Many theories had been bandied about concerning the Stones.

They were a temple.

A meeting place.

A shrine for the dead.

A celebration of the solstices.

The truth? Nobody really knew. So the new age brigade and the ‘Druids’ laid claim to the place, sanitising it and diluting its majesty with drumming, chanting and a shit-load of hugging and love-ins. They conveniently airbrushed out the bloodier facet of the Stones’ past in this hippy-trippy interpretation. A brutal, savage past. Just like the unforgiving landscape, these Stones didn’t care if you sang to them, drummed at their feet or laid out the entrails and still-beating heart of a human sacrifice on the ground to please the Gods. They were stone. They were immortal — reminders of a time of blood.

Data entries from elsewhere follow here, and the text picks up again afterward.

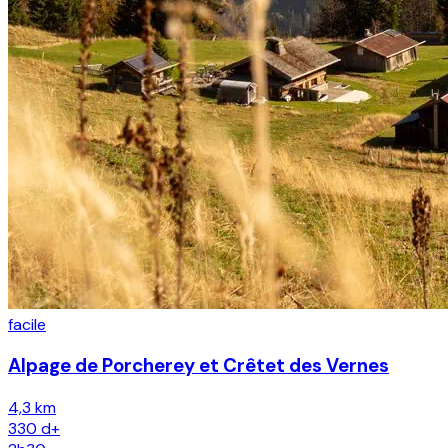
facile
Alpage de Porcherey et Crêtet des Vernes
4,3 km
330
d+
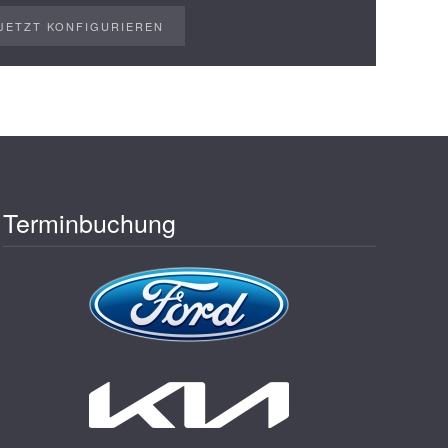
JETZT KONFIGURIEREN
Terminbuchung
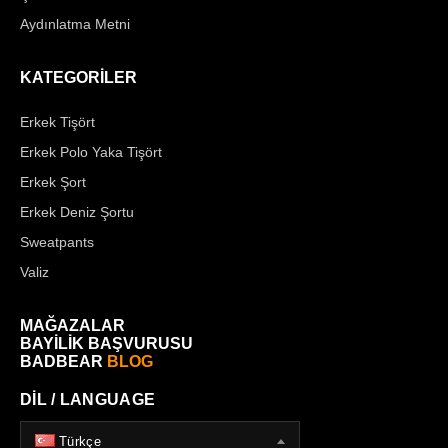
Aydınlatma Metni
KATEGORİLER
Erkek Tişört
Erkek Polo Yaka Tişört
Erkek Şort
Erkek Deniz Şortu
Sweatpants
Valiz
MAĞAZALAR
BAYİLİK BAŞVURUSU
BADBEAR
BLOG
DİL / LANGUAGE
Türkçe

Sergeant Mick Jones of Her Majesty’s own arse-kicking bastards, 2Para, stared at them and sniffed, singularly unimpressed. Lumps of rock. Admittedly, bloody big lumps of rock, but nevertheless, just lumps of rock. But there was something odd about them, even from this distance. He frowned and muttered to himself quietly. “Ya know? I swear them buggers look bigger in the dark.”

“Yeah. That’s what he says about his cock.” Snorts of laughter in the darkness were followed by a sharp rebut.

Mick rounded on the nearest crouched figure and snarled. “Cox, shut your damn mouth and keep your eyes open!”